His bed is pressed up against the wall, a knot of blankets over a metal frame. In the center of the room is a chair, a metal chair with leather straps looping from each of its arms. The seat and the legs and the floor beneath are stained a rusty red, a skirt of dried blood. A table reaches along the wall, and above it a pegboard carrying coils of wire, barbed metal instruments.
He goes there now and grabs a ceramic pot of glue. He approaches the only naked mannequin. To bring their faces together he must crouch. They are similarly ruined, his by acne scars, hers by clefts brought on by heat and time.
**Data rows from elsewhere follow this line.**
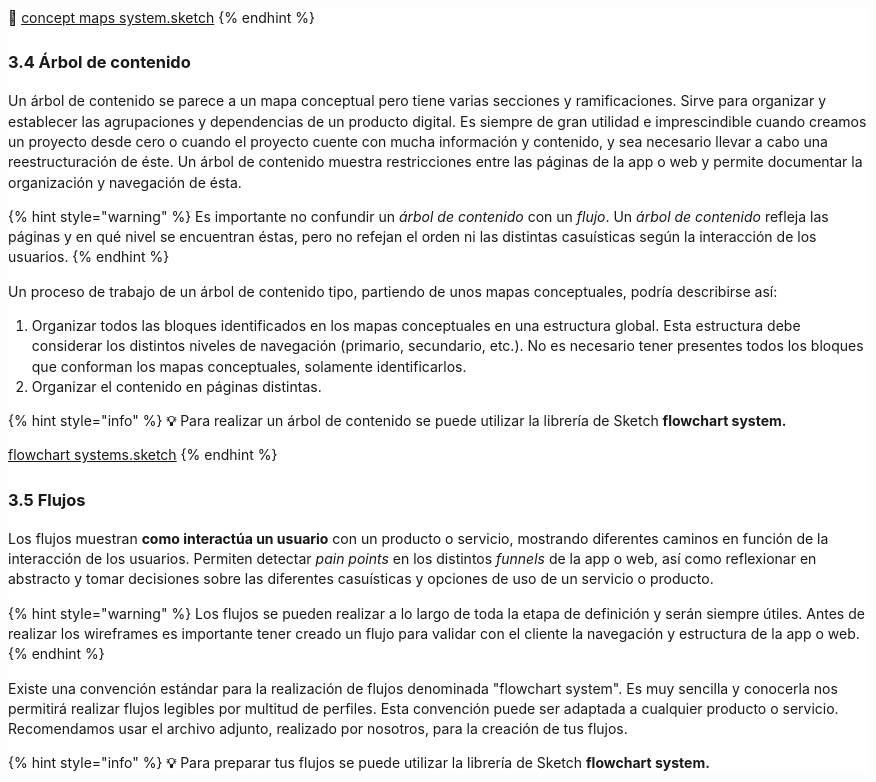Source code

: 📎 [concept maps system.sketch](https://github.com/mendesaltaren/product-design-handbook/raw/master/assets/sketch/concept-maps-system.sketch)
{% endhint %}

### 3.4 Árbol de contenido

Un árbol de contenido se parece a un mapa conceptual pero tiene varias secciones y ramificaciones. Sirve para organizar y establecer las agrupaciones y dependencias de un producto digital. Es siempre de gran utilidad e imprescindible cuando creamos un proyecto desde cero o cuando el proyecto cuente con mucha información y contenido, y sea necesario llevar a cabo una reestructuración de éste. Un árbol de contenido muestra restricciones entre las páginas de la app o web y permite documentar la organización y navegación de ésta.

{% hint style="warning" %}
Es importante no confundir un _árbol de contenido_ con un _flujo_. Un _árbol de contenido_ refleja las páginas y en qué nivel se encuentran éstas, pero no refejan el orden ni las distintas casuísticas según la interacción de los usuarios.
{% endhint %}

Un proceso de trabajo de un árbol de contenido tipo, partiendo de unos mapas conceptuales, podría describirse así:

1. Organizar todos las bloques identificados en los mapas conceptuales en una estructura global. Esta estructura debe considerar los distintos niveles de navegación \(primario, secundario, etc.\). No es necesario tener presentes todos los bloques que conforman los mapas conceptuales, solamente identificarlos.
2. Organizar el contenido en páginas distintas.

{% hint style="info" %}
**💡** Para realizar un árbol de contenido se puede utilizar la librería de Sketch **flowchart system.**

[flowchart systems.sketch](https://github.com/mendesaltaren/product-design-handbook/raw/master/assets/sketch/flowchart-systems.sketch)
{% endhint %}

### 3.5 **Flujos**

Los flujos muestran **como interactúa un usuario** con un producto o servicio, mostrando diferentes caminos en función de la interacción de los usuarios. Permiten detectar _pain points_ en los distintos _funnels_ de la app o web, así como reflexionar en abstracto y tomar decisiones sobre las diferentes casuísticas y opciones de uso de un servicio o producto.

{% hint style="warning" %}
Los flujos se pueden realizar a lo largo de toda la etapa de definición y serán siempre útiles. Antes de realizar los wireframes es importante tener creado un flujo para validar con el cliente la navegación y estructura de la app o web.
{% endhint %}

Existe una convención estándar para la realización de flujos denominada "flowchart system". Es muy sencilla y conocerla nos permitirá realizar flujos legibles por multitud de perfiles. Esta convención puede ser adaptada a cualquier producto o servicio. Recomendamos usar el archivo adjunto, realizado por nosotros, para la creación de tus flujos.

{% hint style="info" %}
**💡** Para preparar tus flujos se puede utilizar la librería de Sketch **flowchart system.**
He breathes out of his mouth. He opens the pot of glue and daubs some across the crown of the mannequin’s head. Then he reaches into his pocket and removes the clump of straw-colored hair and mashes it into the glue.
The mannequin wobbles a few seconds before going still.
“You’re a fierce one,” he says. “I like that.”
Chapter 10
WEEKS PASS, and the six of them chase their way west. There are mountains in the distance, Clark knows. The mountains she has dreamed of all her life. She still cannot see them, but Lewis promises they are there, as they move across Missouri, where the dead forests give way to windbeaten yellowed grass that cooks d
own to sand.
Her entire life she has spent looking at the same thing—the same ruined buildings, the same defeated faces—and now everything new strikes her as particularly vivid, almost painterly. The heat shimmering in the distance so that the world appears through warped glass. The white snakes of dust that come squiggling out beneath the horses’ hooves with every step.
She is impervious to the heat. And though her body aches for water, she is less thirsty every day for a pint or a tumbler. Maybe because she knows there is no tavern around the corner. Or maybe because her body needs so many other things. Or maybe because her mind is so distracted and hopped-up with constant adrenaline. But probably it is because of her brother. He is the real reason.
She has always felt protective of him, never more than now. People talk about her arrogance. People talk about her recklessness. She and York share the same blood and the same qualities, his exacerbated by the teenage belief that his story is more important than any other, that his body is indestructible, that guts matter more than brains, that his cock is the compass point worth following.
She keeps her eyes on him constantly, watching with a mixture of affection and annoyance and obligation. He might look like a man, taller and broader than she, but younger, younger by a decade, an almost unfathomable amount of time, and not to be mistaken for mature. Since he was nine, she has shielded him, nursed him when sick, comforted him when scared, punished any bullies who taunted him, made sure he was properly fed and dressed. For five years, he slept in her bunk while she slept on the floor. Other than drinking spirits, and ranging beyond the wall, he has been her main interest. She doesn’t want children—who would want to bring something so delicate into this punitive world?—but she has one. He is hers. In the same manner that parents view a child as their body’s extension, the closest they come to reincarnation, she wants his life to be better than hers. That’s the promise that waits for him, that waits for them all, on the horizon.